## TASK:
Using the records below, give again exactly the lines from the line that contains "root of tail: (499, 323)" through the line that contains "right elbow: (275, 617)", both ends included, and only those.

[SOURCE MATERIAL]

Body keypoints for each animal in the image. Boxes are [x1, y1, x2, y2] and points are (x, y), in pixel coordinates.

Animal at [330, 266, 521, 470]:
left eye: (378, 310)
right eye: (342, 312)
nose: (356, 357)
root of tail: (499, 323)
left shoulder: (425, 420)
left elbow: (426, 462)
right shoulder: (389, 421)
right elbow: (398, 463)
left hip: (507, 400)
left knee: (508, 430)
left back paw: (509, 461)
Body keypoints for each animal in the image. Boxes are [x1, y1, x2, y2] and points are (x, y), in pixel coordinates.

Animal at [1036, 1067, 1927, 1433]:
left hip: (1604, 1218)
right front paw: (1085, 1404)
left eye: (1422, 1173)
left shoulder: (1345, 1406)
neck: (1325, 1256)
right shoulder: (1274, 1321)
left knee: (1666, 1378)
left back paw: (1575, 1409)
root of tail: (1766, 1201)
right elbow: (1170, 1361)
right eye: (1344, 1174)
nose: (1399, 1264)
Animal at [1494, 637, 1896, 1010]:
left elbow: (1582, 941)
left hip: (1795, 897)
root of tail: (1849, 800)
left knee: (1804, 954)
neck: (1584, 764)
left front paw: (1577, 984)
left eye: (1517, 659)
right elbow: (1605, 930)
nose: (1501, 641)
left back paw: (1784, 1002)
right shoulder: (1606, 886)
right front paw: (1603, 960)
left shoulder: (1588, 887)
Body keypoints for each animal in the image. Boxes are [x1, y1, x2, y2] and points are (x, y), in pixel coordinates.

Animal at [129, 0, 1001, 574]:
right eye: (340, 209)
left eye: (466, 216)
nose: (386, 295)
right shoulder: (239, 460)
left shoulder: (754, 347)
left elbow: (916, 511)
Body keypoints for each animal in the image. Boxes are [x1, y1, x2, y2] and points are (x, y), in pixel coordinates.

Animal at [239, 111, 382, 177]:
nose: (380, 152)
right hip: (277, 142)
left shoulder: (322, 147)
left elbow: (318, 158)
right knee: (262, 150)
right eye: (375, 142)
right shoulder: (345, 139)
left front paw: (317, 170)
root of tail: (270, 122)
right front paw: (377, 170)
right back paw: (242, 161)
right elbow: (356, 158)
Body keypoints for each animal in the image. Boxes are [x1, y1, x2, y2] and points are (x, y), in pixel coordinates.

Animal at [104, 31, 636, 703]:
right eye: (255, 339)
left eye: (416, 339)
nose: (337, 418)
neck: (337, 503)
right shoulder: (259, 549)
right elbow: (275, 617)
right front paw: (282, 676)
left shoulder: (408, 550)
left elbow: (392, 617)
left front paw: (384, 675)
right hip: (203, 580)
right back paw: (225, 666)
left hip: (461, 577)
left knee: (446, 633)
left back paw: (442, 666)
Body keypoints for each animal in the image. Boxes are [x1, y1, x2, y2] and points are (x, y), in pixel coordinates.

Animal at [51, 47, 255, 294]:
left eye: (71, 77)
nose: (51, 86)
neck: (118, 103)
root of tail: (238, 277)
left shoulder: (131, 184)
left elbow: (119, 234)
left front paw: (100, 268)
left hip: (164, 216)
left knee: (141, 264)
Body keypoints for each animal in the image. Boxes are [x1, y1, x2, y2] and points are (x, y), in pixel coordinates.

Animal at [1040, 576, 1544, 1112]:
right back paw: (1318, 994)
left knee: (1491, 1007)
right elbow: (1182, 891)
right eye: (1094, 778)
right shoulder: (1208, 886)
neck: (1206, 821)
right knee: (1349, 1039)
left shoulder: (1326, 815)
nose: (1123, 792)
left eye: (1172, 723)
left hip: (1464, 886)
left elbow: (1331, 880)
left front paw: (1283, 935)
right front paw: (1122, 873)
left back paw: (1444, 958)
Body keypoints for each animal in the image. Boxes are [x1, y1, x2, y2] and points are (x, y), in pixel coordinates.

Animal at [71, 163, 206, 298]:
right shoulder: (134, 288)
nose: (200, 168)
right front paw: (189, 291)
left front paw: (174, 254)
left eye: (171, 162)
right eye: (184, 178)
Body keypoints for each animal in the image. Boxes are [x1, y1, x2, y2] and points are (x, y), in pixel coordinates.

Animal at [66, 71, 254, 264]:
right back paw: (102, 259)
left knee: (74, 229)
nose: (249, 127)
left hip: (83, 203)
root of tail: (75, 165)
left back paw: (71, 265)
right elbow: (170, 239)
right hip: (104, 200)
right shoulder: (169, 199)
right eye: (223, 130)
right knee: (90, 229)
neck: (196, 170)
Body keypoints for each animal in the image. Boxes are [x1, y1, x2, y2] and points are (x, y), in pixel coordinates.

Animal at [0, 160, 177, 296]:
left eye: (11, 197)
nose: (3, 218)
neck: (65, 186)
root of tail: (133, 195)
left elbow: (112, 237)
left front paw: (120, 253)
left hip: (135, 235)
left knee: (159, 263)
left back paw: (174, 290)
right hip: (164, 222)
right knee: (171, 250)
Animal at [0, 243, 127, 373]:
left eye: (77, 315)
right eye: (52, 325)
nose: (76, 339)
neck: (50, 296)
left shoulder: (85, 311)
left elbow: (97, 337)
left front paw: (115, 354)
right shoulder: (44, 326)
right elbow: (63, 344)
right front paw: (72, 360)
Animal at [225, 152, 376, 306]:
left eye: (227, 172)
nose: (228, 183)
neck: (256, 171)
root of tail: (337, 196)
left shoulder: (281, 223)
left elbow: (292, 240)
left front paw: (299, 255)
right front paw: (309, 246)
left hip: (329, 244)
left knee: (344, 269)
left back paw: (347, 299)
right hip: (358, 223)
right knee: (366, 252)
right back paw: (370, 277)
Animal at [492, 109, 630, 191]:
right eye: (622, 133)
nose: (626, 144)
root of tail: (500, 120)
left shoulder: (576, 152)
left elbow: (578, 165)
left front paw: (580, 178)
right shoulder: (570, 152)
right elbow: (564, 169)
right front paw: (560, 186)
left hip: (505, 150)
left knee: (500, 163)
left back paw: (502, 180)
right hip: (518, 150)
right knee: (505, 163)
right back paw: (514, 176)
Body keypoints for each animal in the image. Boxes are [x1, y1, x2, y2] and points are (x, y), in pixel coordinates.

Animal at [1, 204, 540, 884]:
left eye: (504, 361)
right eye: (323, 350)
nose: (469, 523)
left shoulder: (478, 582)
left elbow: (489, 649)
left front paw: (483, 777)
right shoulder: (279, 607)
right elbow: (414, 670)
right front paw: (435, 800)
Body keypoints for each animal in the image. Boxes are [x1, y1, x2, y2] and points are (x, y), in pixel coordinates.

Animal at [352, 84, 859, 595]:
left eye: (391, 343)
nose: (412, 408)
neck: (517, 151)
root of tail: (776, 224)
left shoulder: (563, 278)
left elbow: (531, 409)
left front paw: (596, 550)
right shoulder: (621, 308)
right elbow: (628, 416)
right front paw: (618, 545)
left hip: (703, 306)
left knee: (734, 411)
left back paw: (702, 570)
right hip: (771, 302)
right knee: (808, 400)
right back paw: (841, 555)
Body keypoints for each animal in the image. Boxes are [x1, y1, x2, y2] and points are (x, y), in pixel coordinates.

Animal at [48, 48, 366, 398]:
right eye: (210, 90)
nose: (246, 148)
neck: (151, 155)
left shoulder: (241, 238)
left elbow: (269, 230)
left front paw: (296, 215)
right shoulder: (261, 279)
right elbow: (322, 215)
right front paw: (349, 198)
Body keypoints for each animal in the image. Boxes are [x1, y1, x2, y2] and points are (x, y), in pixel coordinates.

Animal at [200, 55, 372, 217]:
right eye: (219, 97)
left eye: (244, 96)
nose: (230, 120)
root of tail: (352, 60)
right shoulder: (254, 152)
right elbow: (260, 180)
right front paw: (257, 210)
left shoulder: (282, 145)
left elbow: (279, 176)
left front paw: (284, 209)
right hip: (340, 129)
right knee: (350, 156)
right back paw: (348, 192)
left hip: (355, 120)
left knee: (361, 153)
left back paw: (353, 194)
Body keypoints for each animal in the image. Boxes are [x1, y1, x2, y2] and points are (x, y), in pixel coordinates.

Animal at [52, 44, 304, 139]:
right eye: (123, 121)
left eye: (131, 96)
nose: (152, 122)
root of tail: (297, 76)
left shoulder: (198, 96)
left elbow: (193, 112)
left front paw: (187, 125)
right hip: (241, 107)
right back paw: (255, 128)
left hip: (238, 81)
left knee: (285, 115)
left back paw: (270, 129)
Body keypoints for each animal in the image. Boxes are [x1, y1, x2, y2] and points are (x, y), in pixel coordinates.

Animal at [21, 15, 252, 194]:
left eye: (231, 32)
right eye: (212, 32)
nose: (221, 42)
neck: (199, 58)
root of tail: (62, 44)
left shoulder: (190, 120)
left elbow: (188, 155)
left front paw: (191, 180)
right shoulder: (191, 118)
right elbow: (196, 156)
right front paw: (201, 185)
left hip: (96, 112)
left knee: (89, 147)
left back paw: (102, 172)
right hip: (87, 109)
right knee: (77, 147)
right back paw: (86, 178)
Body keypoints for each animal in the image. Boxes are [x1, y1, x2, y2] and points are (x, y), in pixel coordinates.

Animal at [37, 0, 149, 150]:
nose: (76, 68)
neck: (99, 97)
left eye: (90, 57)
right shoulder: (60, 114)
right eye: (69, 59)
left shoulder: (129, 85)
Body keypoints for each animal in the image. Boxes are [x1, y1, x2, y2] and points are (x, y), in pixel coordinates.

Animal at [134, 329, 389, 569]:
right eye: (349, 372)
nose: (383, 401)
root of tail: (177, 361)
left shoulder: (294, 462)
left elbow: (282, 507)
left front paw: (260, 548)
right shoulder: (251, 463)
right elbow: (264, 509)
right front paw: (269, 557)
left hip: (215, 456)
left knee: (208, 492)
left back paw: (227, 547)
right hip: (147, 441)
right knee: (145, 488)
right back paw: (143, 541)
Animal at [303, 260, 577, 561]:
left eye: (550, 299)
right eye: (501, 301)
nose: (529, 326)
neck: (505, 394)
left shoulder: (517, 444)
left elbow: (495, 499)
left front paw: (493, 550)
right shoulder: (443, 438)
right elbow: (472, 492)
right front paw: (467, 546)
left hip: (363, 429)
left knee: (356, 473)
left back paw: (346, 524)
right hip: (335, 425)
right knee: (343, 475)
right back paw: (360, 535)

[/SOURCE MATERIAL]

## RESPONSE:
root of tail: (499, 323)
left shoulder: (425, 420)
left elbow: (426, 462)
right shoulder: (389, 421)
right elbow: (398, 463)
left hip: (507, 400)
left knee: (508, 430)
left back paw: (509, 461)
Body keypoints for each animal in the image. Boxes are [x1, y1, x2, y2] and points are (x, y), in pixel coordinates.

Animal at [1036, 1067, 1927, 1433]:
left hip: (1604, 1218)
right front paw: (1085, 1404)
left eye: (1422, 1173)
left shoulder: (1345, 1406)
neck: (1325, 1256)
right shoulder: (1274, 1321)
left knee: (1666, 1378)
left back paw: (1575, 1409)
root of tail: (1766, 1201)
right elbow: (1170, 1361)
right eye: (1344, 1174)
nose: (1399, 1264)
Animal at [1494, 637, 1896, 1010]:
left elbow: (1582, 941)
left hip: (1795, 897)
root of tail: (1849, 800)
left knee: (1804, 954)
neck: (1584, 764)
left front paw: (1577, 984)
left eye: (1517, 659)
right elbow: (1605, 930)
nose: (1501, 641)
left back paw: (1784, 1002)
right shoulder: (1606, 886)
right front paw: (1603, 960)
left shoulder: (1588, 887)
Body keypoints for each animal in the image. Boxes are [x1, y1, x2, y2] and points are (x, y), in pixel coordinates.

Animal at [129, 0, 1001, 574]:
right eye: (340, 209)
left eye: (466, 216)
nose: (386, 295)
right shoulder: (239, 460)
left shoulder: (754, 347)
left elbow: (916, 511)
Body keypoints for each animal in the image. Boxes are [x1, y1, x2, y2] and points are (x, y), in pixel coordinates.

Animal at [239, 111, 382, 177]:
nose: (380, 152)
right hip: (277, 142)
left shoulder: (322, 147)
left elbow: (318, 158)
right knee: (262, 150)
right eye: (375, 142)
right shoulder: (345, 139)
left front paw: (317, 170)
root of tail: (270, 122)
right front paw: (377, 170)
right back paw: (242, 161)
right elbow: (356, 158)
Body keypoints for each animal in the image. Boxes are [x1, y1, x2, y2] and points are (x, y), in pixel coordinates.

Animal at [104, 31, 636, 703]:
right eye: (255, 339)
left eye: (416, 339)
nose: (337, 418)
neck: (337, 503)
right shoulder: (259, 549)
right elbow: (275, 617)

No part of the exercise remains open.